Com casos de sífilis em alta, Brasil precisa rever plano de controle
Com a chegada do final do ano, se inicia no Brasil a temporada de publicação dos boletins epidemiológicos de infecções sexualmente transmissíveis (ISTs), trazendo as atualizações sobre a situação dessas epidemias no país.
Na última semana, foi a vez do Boletim Epidemiológico de Sífilis 2023, e as novidades anunciadas pelo Ministério da Saúde não são nada boas.
No Brasil, os casos de sífilis transmitidos por via sexual, classificados como casos de Sífilis Adquirida, passaram a fazer parte da lista de doenças de notificação compulsória apenas em 2010. De lá para cá, o que se viu foi o crescimento exponencial no registro de novos casos ano após ano.
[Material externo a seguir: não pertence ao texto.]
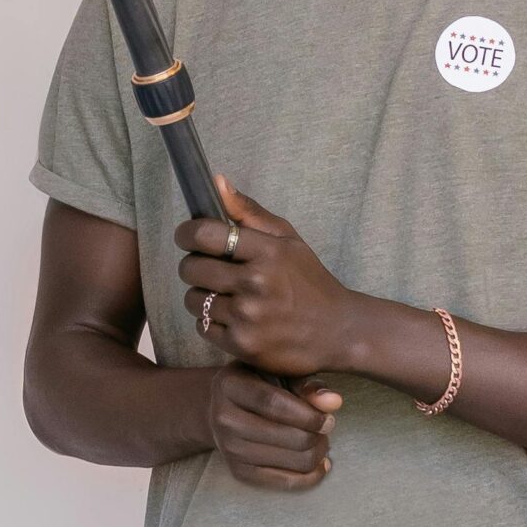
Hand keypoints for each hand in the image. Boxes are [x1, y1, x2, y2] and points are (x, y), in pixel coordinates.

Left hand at [176, 175, 365, 377]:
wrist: (339, 332)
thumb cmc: (309, 281)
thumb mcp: (288, 239)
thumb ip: (248, 211)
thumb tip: (216, 181)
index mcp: (267, 251)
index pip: (203, 235)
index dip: (187, 233)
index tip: (188, 237)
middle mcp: (256, 283)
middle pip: (191, 268)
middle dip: (193, 265)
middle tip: (208, 268)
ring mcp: (248, 317)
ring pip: (193, 299)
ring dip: (201, 295)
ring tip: (224, 294)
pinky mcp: (243, 345)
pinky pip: (202, 326)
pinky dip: (211, 321)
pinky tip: (232, 317)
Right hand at [206, 364, 343, 489]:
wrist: (219, 407)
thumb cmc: (257, 383)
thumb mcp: (275, 372)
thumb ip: (305, 385)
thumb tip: (335, 402)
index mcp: (230, 385)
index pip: (273, 404)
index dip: (308, 415)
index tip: (328, 418)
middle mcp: (224, 418)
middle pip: (290, 437)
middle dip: (318, 435)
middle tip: (326, 426)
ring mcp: (229, 448)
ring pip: (294, 461)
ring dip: (318, 452)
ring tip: (319, 440)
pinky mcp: (239, 472)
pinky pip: (287, 482)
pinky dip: (312, 475)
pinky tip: (319, 462)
Na última década, a taxa anual de detecção de novos casos de sífilis aumentou em mais de 7 vezes.
Desde que os casos começaram a ser notificados, a tendência de crescimento explosivo só teve uma pequena trégua em 2020, no entanto acredita-se que isso tenha ocorrido devido à menor capacidade de diagnóstico e notificação durante o pico da pandemia de covid-19. E não por uma verdadeira redução na transmissão da IST.
Passada a covid-19, os casos voltaram a subir. Em 2022, o país bateu o seu recorde registrando 213.129 novos casos de sífilis adquirida, o que significa um aumento de quase 30% em comparação com o ano anterior.
Os casos de sífilis no Brasil se concentram entre homens das regiões Sul e Sudeste, notando-se na última década o crescimento mais expressivo entre indivíduos mais jovens. Entre os adolescentes de 13 a 19 anos, por exemplo, a taxa de incidência da IST praticamente triplicou nesse período.
Uma vez que a sífilis é uma IST bacteriana curável desde que diagnosticada e tratada, o fato de haver regiões do país registrando taxas de incidência estranhamente muito mais baixas, como o Nordeste, é motivo de preocupação. Afinal, se os casos da IST não estão sendo nem mesmo diagnosticados e portanto tratados, é possível que a região esteja vivendo uma epidemia silenciosa e descontrolada.
Ainda falando sobre apagão de dados, no Brasil a notificação de um caso de sífilis adquirida é trabalhosa para o profissional da saúde, ainda sendo feita manualmente e não de forma eletrônica, como a covid-19. Isso significa que os números do boletim, já assustadores, devem representar apenas parte do real problema que temos que enfrentar, dada a muito provável subnotificação existente.
Antes que alguém acuse a Profilaxia Pré-Exposição ao HIV (PrEP) de responsável pela explosão dos casos de sífilis, é importante saber que essa tendência de aumento já é identificada desde a virada do século, ou seja, muito antes da chegada da PrEP. Essa é também uma tendência mundial, não se restringindo aos países que adotaram a profilaxia contra o HIV.
Até é possível afirmar que a PrEP, por seu acompanhamento de saúde sexual que inclui a rotina de rastreamento de ISTs bacterianas, poderia na verdade ser uma das soluções para melhorar a cobertura de testagem e diagnóstico de sífilis no país, especialmente entre indivíduos que não apresentam sintomas.
A partir de 2023, as campanhas de prevenção desenvolvidas pelo Ministério da Saúde finalmente pararam de focar apenas no uso do preservativo e voltaram a abordar todas as diferentes estratégias de prevenção combinada. No entanto, o alcance dessa informação na população continua limitado demais para que ocorra real impacto na redução dos casos.
Diante de um cenário semelhante ao brasileiro, alguns países, como os Estados Unidos, já estão iniciando a implementação monitorada de métodos de prevenção biomédica que envolvem a tomada de comprimidos de antibióticos como forma de conter o avanço da sífilis (DoxiPEP).
Voltando ao Brasil, é evidente que o que estamos fazendo como plano de controle da epidemia sífilis não está funcionando. Seria a hora de revê-lo? Melhorando por exemplo a divulgação das campanhas de prevenção ou incorporando as novas tecnologias que a ciência tem desenvolvido, teremos alguma chance de virar esse jogo.